Comment soigner le patient ? Selon les études sur le sujet, citées par les auteurs, il est difficile d’imposer davantage les hauts revenus, parce que les riches ont des façons de transférer leurs revenus pour réduire leur facture fiscale.

« Les gouvernements doivent donc en tirer la conclusion qu’au Canada, et a fortiori au Québec, les options pour réduire les inégalités doivent passer par une bonification des mesures de soutien de revenu, et donc par le bas de l’échelle de distribution des revenus, plutôt que par une taxation plus importante sur les hauts revenus », écrivent-ils.

Espérons qu’on ne voie pas au Canada une accentuation marquée des inégalités, comme dans d’autres pays, entre autres les États-Unis.

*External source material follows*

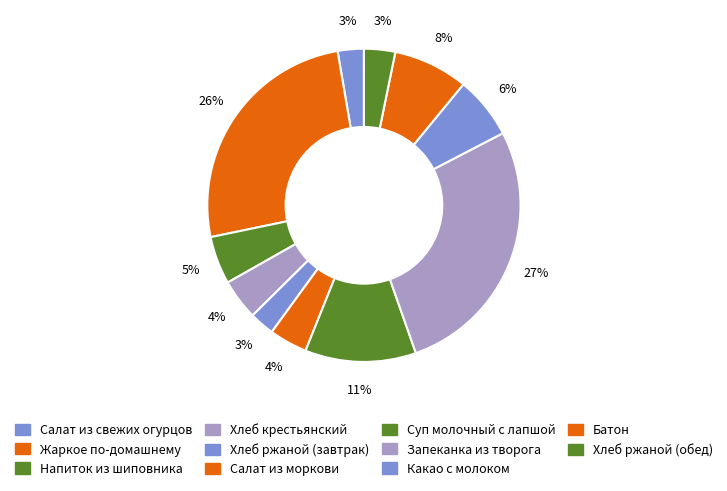

How many slices are in this pie chart?

11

Une autre étude parue mercredi n’est pas de bon augure pour l’avenir. La proportion d’enfants de maternelle 5 ans considérés comme vulnérables, que ce soit sur les plans physique, affectif, social ou langagier, s’est significativement accrue. La proportion de vulnérables est passée de 25,6 % en 2012 à 28,7 % en 2022 (35,6 % chez les garçons), selon cette étude de l’Institut de la statistique du Québec.

Les parents y sont-ils pour quelque chose ? Les garderies ? À suivre attentivement.

1. L’année 2019 a été utilisée, car l’année pandémique 2020 est atypique, avec les transferts gouvernementaux aux particuliers. Les revenus sont exprimés en dollars constants de 2022.

2. Pour rendre leur évolution comparable, les trois indices ont chacun été ramenés sur une même base 100 en 1982. Pour l’indice des auteurs de l’étude, la présentation avec une base 100 en 1982 a été faite par votre humble serviteur.